This is the simplest form of Life cover, where the life assured pays a premium to the life office, who agree to pay out a certain sum if the insured dies before a certain date. If the policyholder survives throughout the term, the policy normally lapses with no value. These policies are usually inexpensive and provide useful protection for those who would benefit from the policy proceeds, such as family members or business partners, if the policyholder dies. The proceeds could also be used to repay a mortgage or other debt.
Some protection policies also provide an investment element as well as the protection of life cover. Premiums are paid into the policy and, once the cost of insurance cover has been taken into account, money is invested, so that the policyholder or other beneficiary can benefit from an investment value, particularly if the policyholder survives to the end of the policy term.

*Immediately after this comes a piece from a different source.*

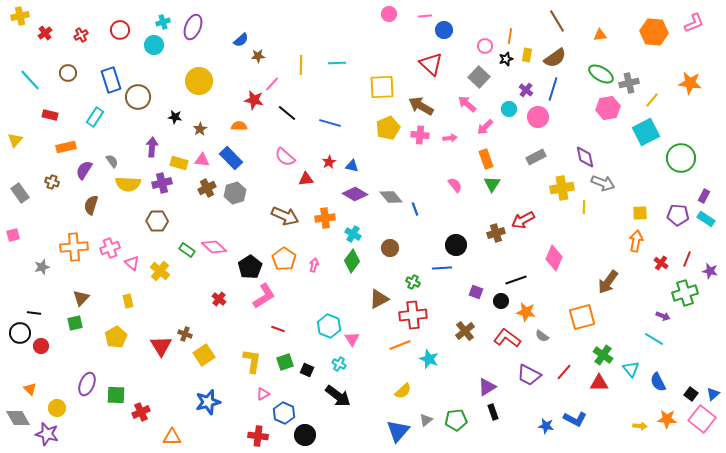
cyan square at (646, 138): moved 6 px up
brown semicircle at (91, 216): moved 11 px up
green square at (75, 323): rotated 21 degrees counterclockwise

Regular premiums are paid into the policy and when the Endowment term ends, a lump sum is paid out. Most Endowments have a life cover element, in order that the lump sum can become payable should the policyholder die during the policy term.
Whole of Life Policies
These can be similar to Term Assurance, except that the policy is designed to provide life cover for the whole of the insured's life rather than just a set term. Whole of Life policies are more expensive than Term Assurance policies, because the company is sure that there will be a claim at some point. These policies are designed to protect estates and businesses, where liabilities may be of a long term nature, such as potential inheritance tax (IHT).